• [Your task]: Only the pictures are to be dropped, and the rest of the data should be copied exactly.

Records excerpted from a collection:
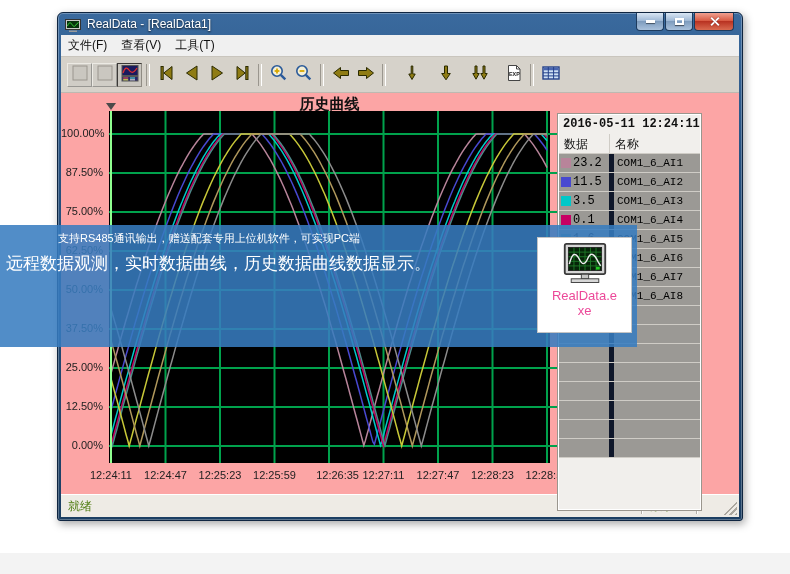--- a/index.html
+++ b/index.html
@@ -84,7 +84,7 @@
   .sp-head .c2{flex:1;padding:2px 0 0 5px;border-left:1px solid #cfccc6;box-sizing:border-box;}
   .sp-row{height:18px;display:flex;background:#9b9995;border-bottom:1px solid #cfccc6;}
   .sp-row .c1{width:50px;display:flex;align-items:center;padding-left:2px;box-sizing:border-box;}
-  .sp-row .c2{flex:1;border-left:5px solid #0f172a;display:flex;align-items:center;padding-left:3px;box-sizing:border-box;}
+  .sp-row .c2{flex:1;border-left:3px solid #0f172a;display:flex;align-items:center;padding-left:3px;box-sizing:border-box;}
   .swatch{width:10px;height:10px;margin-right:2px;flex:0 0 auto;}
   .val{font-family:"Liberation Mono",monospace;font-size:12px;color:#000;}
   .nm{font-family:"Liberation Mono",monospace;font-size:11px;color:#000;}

• [The completed task]:
--- a/index.html
+++ b/index.html
@@ -84,7 +84,7 @@
   .sp-head .c2{flex:1;padding:2px 0 0 5px;border-left:1px solid #cfccc6;box-sizing:border-box;}
   .sp-row{height:18px;display:flex;background:#9b9995;border-bottom:1px solid #cfccc6;}
   .sp-row .c1{width:50px;display:flex;align-items:center;padding-left:2px;box-sizing:border-box;}
-  .sp-row .c2{flex:1;border-left:5px solid #0f172a;display:flex;align-items:center;padding-left:3px;box-sizing:border-box;}
+  .sp-row .c2{flex:1;border-left:3px solid #0f172a;display:flex;align-items:center;padding-left:3px;box-sizing:border-box;}
   .swatch{width:10px;height:10px;margin-right:2px;flex:0 0 auto;}
   .val{font-family:"Liberation Mono",monospace;font-size:12px;color:#000;}
   .nm{font-family:"Liberation Mono",monospace;font-size:11px;color:#000;}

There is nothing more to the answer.